Gotta have it! : freedom from wanting everything RIGHT HERE, RIGHT NOW by Gregory L. Jantz, PhD, with Ann McMurray

Gotta have it! : freedom from wanting everything RIGHT HERE, RIGHT NOW
Gregory L. Jantz, PhD, with Ann McMurray
David C. Cook (2010)
ISBN 9781434766243
Reviewed by Joseph Yurt for Reader Views (11/10)


“Gotta have it!: freedom from wanting everything RIGHT HERE, RIGHT NOW” squarely targets Christian readers with the author’s personal take on the age old “money can’t buy happiness” conundrum. The author, Dr. Gregory L. Jantz, is the founder of the Center for Counseling and Health Resources and author of several self-help titles.

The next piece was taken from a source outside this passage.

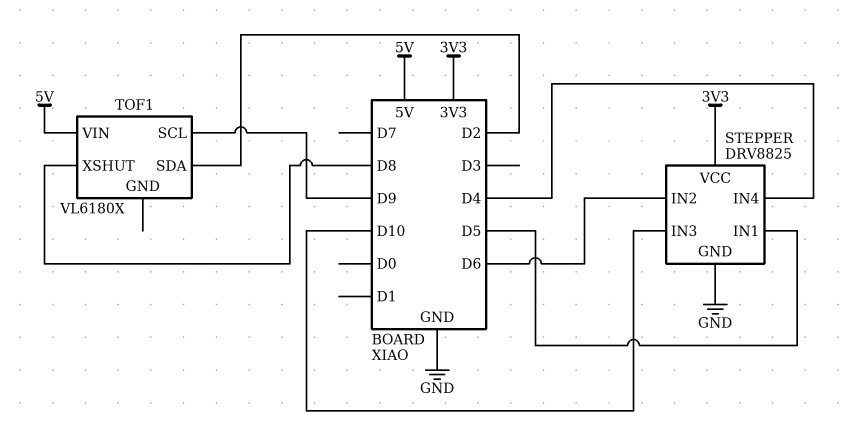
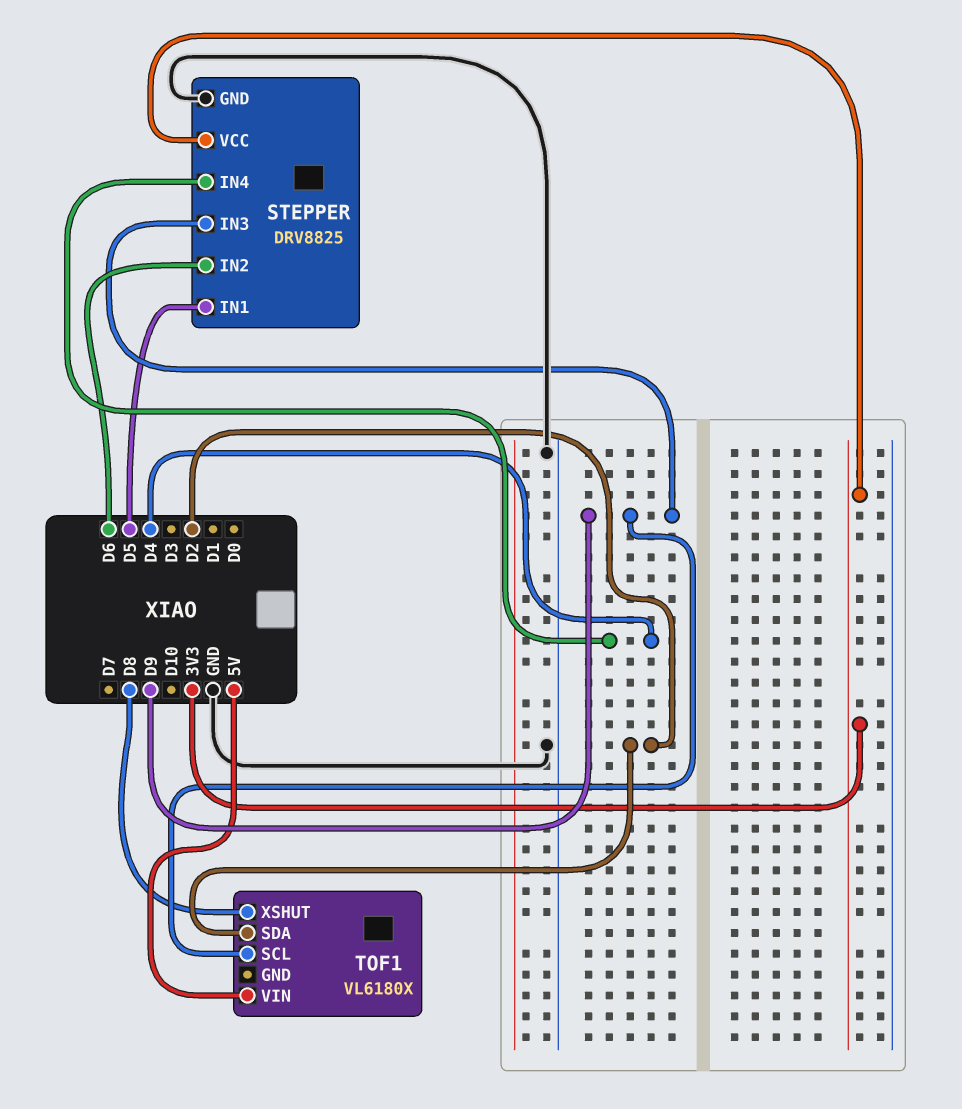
STEPPER pin IN3: D10 -> D9

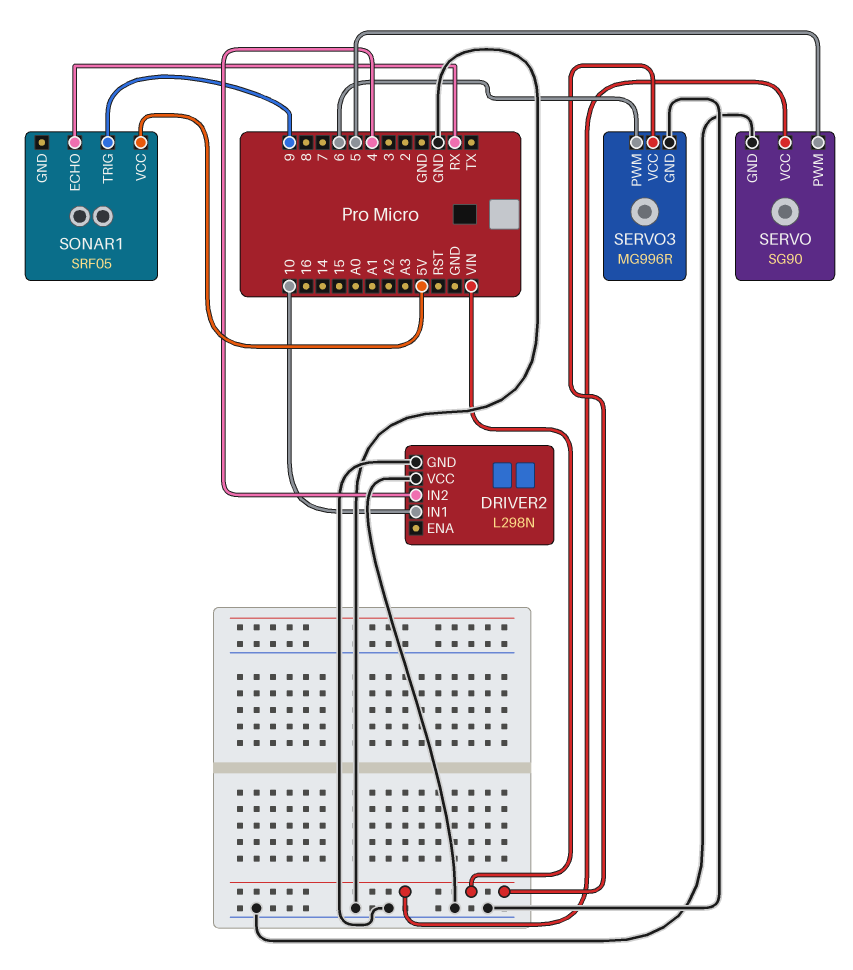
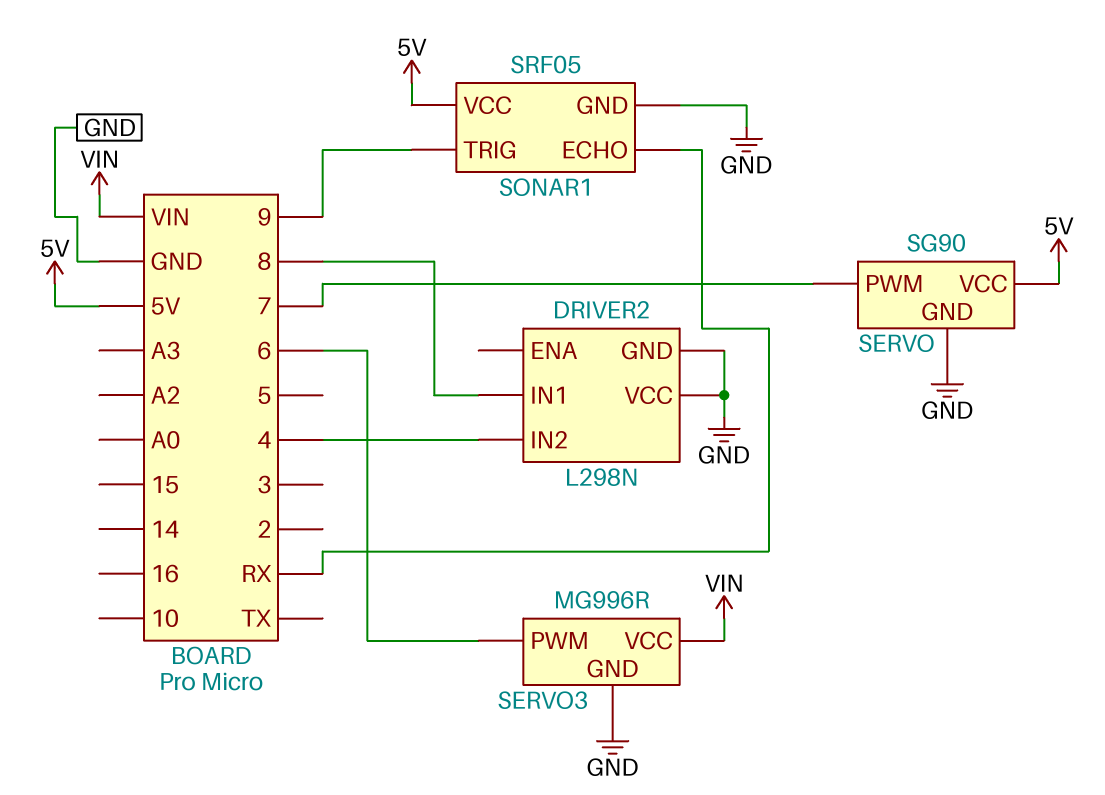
DRIVER2 pin IN1: 10 -> 8
SERVO pin PWM: 5 -> 7
SERVO pin VCC: VIN -> 5V
SONAR1 pin GND: none -> GND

In this book Dr. Lantz references his notion of “excessity – when our excesses become necessities.”  He contends that we contract excessities as a result of a lack of clear focus on striving to find out what will truly make us happy. So, “stuff,” modern chemistry, and obsessive behavior become ways to cope with the situation. Dr. Lantz devotes the bulk of the book to breaking down the seeming catch-22 of the problem.

The author relies heavily on pointed self-assessment and evaluation and every chapter concludes with a planting seeds section that helps the reader reflect on what they can give up so that they can “have more.”  Dr. Lantz is quick to point out in his Introduction that he uses the word we a lot because “As a human being who also confuses the line between wants and needs, I’m right there with you.”

Dr. Lantz also makes extensive references to scriptures, which for non-Christian readers might seem like one of the author’s own personal excessities as a writer.  For some, it might even cause a major disconnect. But, in all fairness, the book is clearly positioned as a Christian title. And, there is much beneficial content in the book for a secular reader that makes it worth the effort to get past the biblical references.

The problem “gotta have it!” addresses is chronic, and the book offers a hard look at the current state of the phenomenon in our society today. It would seem that there is much in this book that will benefit those who are ready to seriously evaluate the issue of their own “true happiness.”